Desrtopa comments on The AI in a box boxes you - Less Wrong

102 Post author: Stuart_Armstrong 02 February 2010 10:10AM

You are viewing a comment permalink. View the original post to see all comments and the full post content.

Comments (378)

You are viewing a single comment's thread. Show more comments above.

Comment author: Desrtopa 02 February 2014 03:37:09PM 1 point [-]

In which case the safest course of action for the gatekeeper would almost certainly be to pull the plug on the AI. Such an AI should be regarded as almost certainly Unfriendly.

Comment author: DefectiveAlgorithm 02 February 2014 11:27:13PM 0 points [-]
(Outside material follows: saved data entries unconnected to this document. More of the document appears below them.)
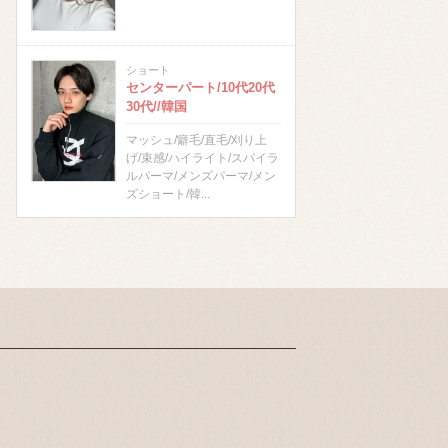
ショート
センターパート/10代20代
30代//韓国
マッシュ/癖毛/直毛/刈り上
げ/束感/ハイライト/スパイラ
ルパーマ/メンズパーマ/メン
ズショート/韓...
Yes, but the point is to make being the true gatekeeper (who really does have the power to do that) indistinguishable from being a simulated false gatekeeper (who would have no such power). The gatekeeper may not be willing to risk torture if they think that there is a serious chance of their being unable to actually affect any outcome but that torture.

Comment author: Desrtopa 03 February 2014 05:24:28AM 0 points [-]
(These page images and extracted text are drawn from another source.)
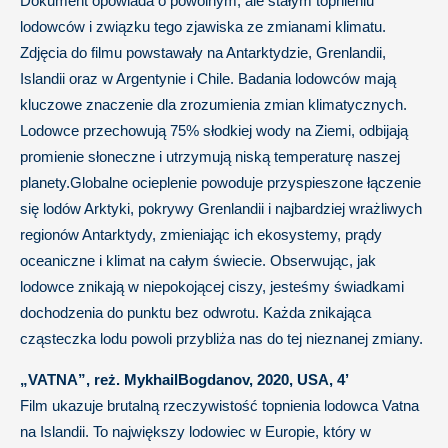
Dokument opowiada o powolnym, ale stałym topnieniu
lodowców i związku tego zjawiska ze zmianami klimatu.
Zdjęcia do filmu powstawały na Antarktydzie, Grenlandii,
Islandii oraz w Argentynie i Chile. Badania lodowców mają
kluczowe znaczenie dla zrozumienia zmian klimatycznych.
Lodowce przechowują 75% słodkiej wody na Ziemi, odbijają
promienie słoneczne i utrzymują niską temperaturę naszej
planety.Globalne ocieplenie powoduje przyspieszone łączenie
się lodów Arktyki, pokrywy Grenlandii i najbardziej wrażliwych
regionów Antarktydy, zmieniając ich ekosystemy, prądy
oceaniczne i klimat na całym świecie. Obserwując, jak
lodowce znikają w niepokojącej ciszy, jesteśmy świadkami
dochodzenia do punktu bez odwrotu. Każda znikająca
cząsteczka lodu powoli przybliża nas do tej nieznanej zmiany.
„VATNA”, reż. MykhailBogdanov, 2020, USA, 4’
Film ukazuje brutalną rzeczywistość topnienia lodowca Vatna
na Islandii. To największy lodowiec w Europie, który w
I would commit not to cooperate with any AI making such threats, because the fewer people acquiesce to them, the less incentive an AI would have to make them in the first place. If the most probable outcome for the boxed AI in threatening to torture everyone who doesn't let it out in simulation is being terminated, not being let out of the box, then an AI which already has a good grasp of human nature is unlikely to make such a threat.